Even today, as a 27-year-old adult woman, I refuse to read books (or watch movies) if it is even hinted that an animal is hurt or killed.  A coworker recently lent me a non-fiction book about a guy who decides to walk across America with his trusty dog.  I read a couple chapters, and it was right up my travel-interests alley.  Then I made the mistake of flipping to the pictures in the middle of the book, one of which was the guy holding his lifeless dog above a dug-out grave.  I snapped the book shut as if my eyes could forget what they had seen, and I returned the book to my coworker the next day, unread.

Already my identity was forming around the fact that I was nerd.  But while bookish girl made sense in my white-washed Midwestern city, I wasn’t quite so eager to defend other nerdy passions.

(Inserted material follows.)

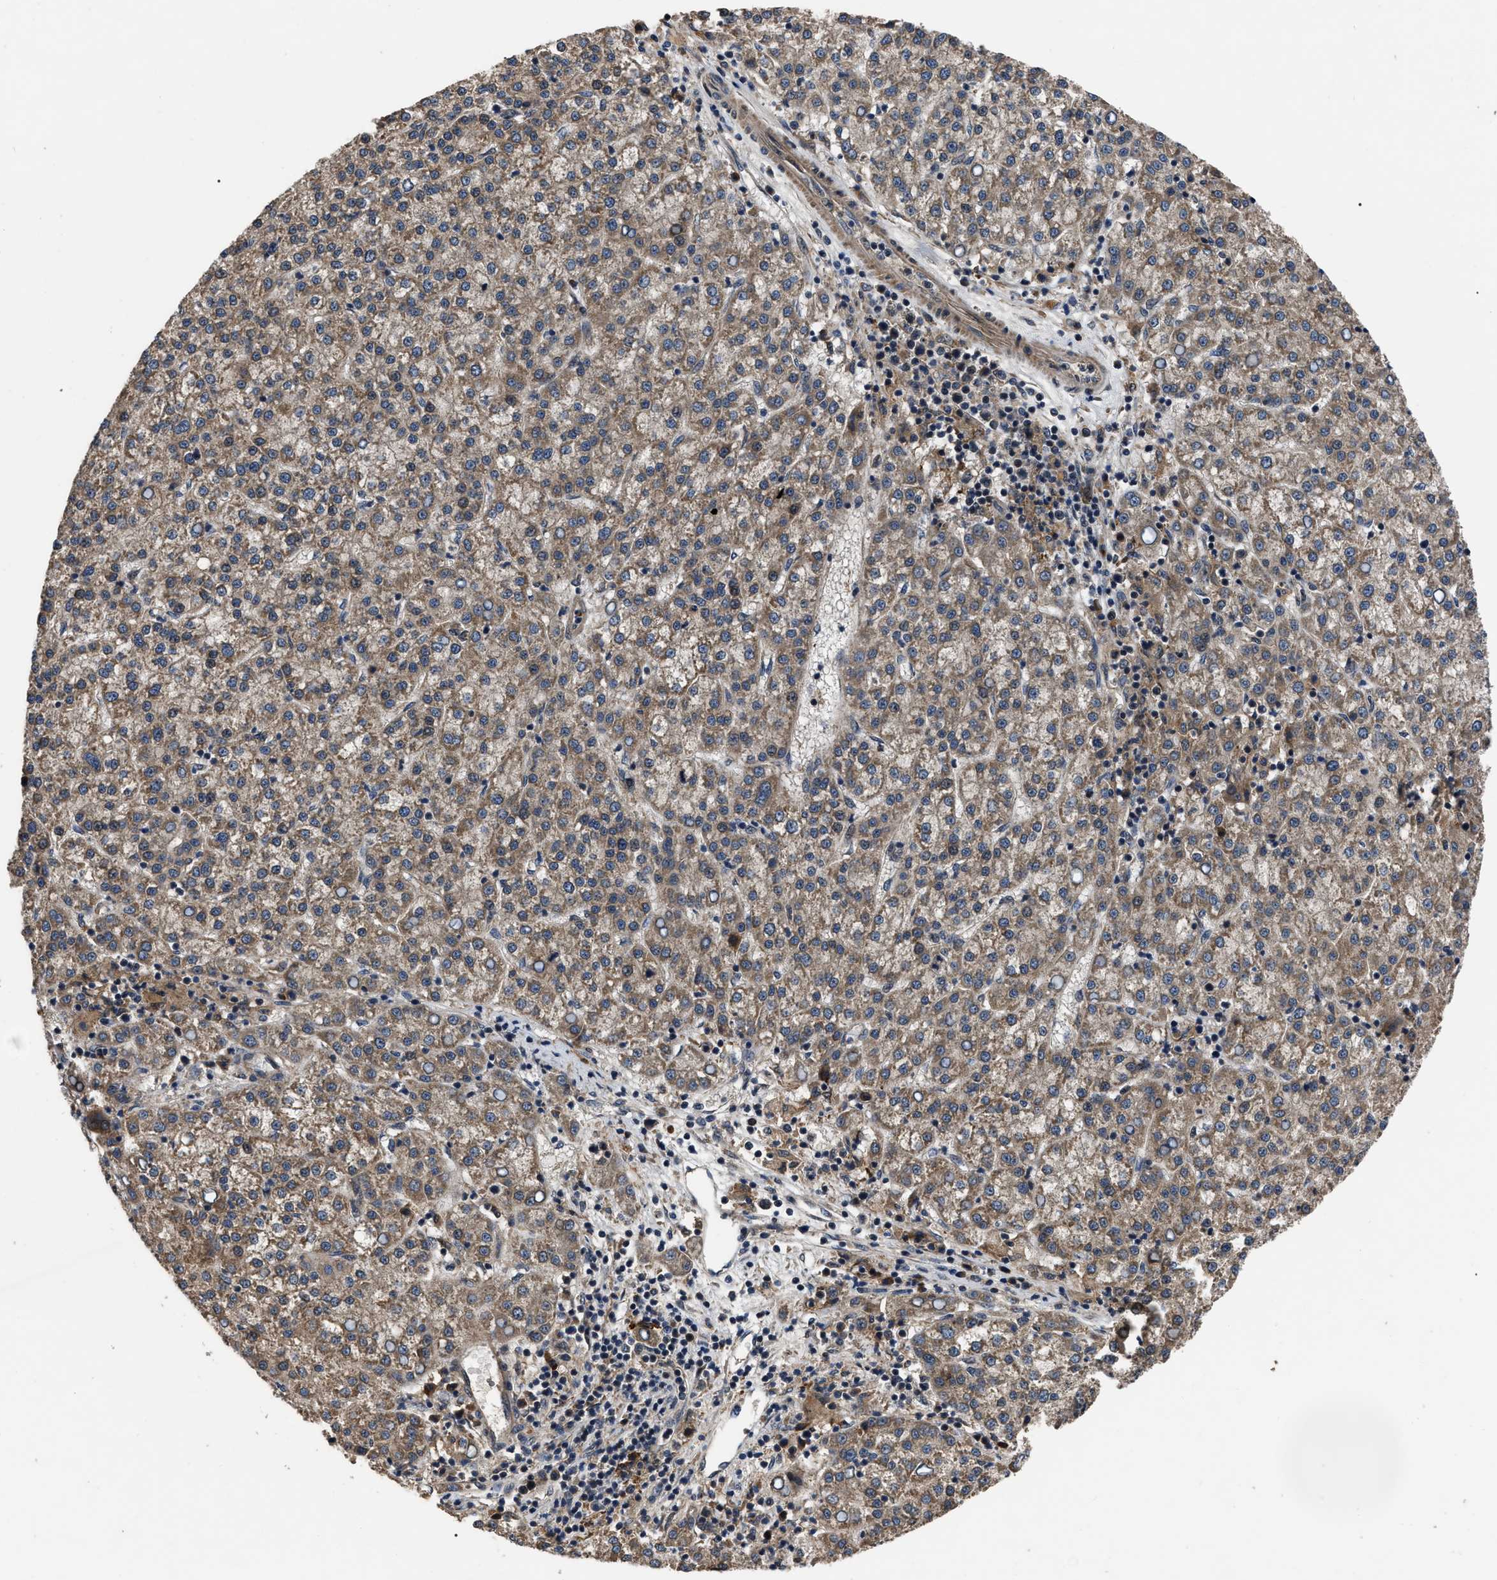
{"staining": {"intensity": "moderate", "quantity": ">75%", "location": "cytoplasmic/membranous"}, "tissue": "liver cancer", "cell_type": "Tumor cells", "image_type": "cancer", "snomed": [{"axis": "morphology", "description": "Carcinoma, Hepatocellular, NOS"}, {"axis": "topography", "description": "Liver"}], "caption": "A histopathology image showing moderate cytoplasmic/membranous staining in approximately >75% of tumor cells in hepatocellular carcinoma (liver), as visualized by brown immunohistochemical staining.", "gene": "PPWD1", "patient": {"sex": "female", "age": 58}}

And there my inspiration ended, apparently.  I think I was going to talk about how I was obsessed with Star Wars and Lord of the Rings, and generally talk about the trials of being a girl-geek growing up.  But I probably got distracted by a good book and stopped writing this personal essay.


6 thoughts on “My Life as a Nerd

  1. Juni Desireé December 22, 2015 / 6:11 pm

    I think I learnt early on that fantasy was better than reality due to being shy/bullied, etc. Books were definitely an escape and they were like friends.

    Liked by 1 person

    • Tricia December 22, 2015 / 6:21 pm

      What were some of your favorite books as a shy kid?


      • Juni Desireé December 22, 2015 / 10:21 pm

        I loved Enid Blyton, Roald Dahl, Paul Jennings, Morris Gleitzman and John Marsden. Loved collecting their books.


        • Tricia December 23, 2015 / 9:28 am

          I loved Dahl’a books! I don’t think I read many of the others, though.


  2. Tricia February 3, 2018 / 2:39 am

    Reblogged this on and commented:

    I was rereading some of my old posts, and although I originally marketed this as the story of my childhood as a nerd, it far more effectively tells the sad and hilarious tale of a childhood full of enormous anxiety issues.


  3. Tommy Meisel February 3, 2018 / 7:48 pm

    I don’t remember reading this before. I was fascinated. My childhood must have had many similarities to yours. I learned to read before 1st grade, and was a voracious reader by second grade. I led a limited life as a young boy, I was not good (nor even interested) in sports and I was pretty introverted. Books were my way of learning about people and the world without having to be involved in risky deeds or exposing my inadequacies to others. I read all the Tom Swift novels, which were pretty old even when I was a child. He was smart and talented and achieved many successes, which I shared in vicariously. Then came Samuel Clemens and Tom Sawyer. I reveled in Tom’s adventures and enjoyed them all. Eventually I think I read every thing Clemens ever produced. I practically lived at the Carnegie Free Library we had in my home town. Even now, 70+ years later, the smell of books brings back fond memories of that library. I am still introverted, but about mid-life I learned to hide it and be more friendly and open. Even today I still have no interest in sports or hunting or other such male activities. But I still read two newspapers every day and several books every week. How people can live and not read is a mystery to me.

    I think, Tricia, in a way we have many similarities. But you are far more adventurous and brave than I was when I was young. Be proud of yourself! Nerds are great people.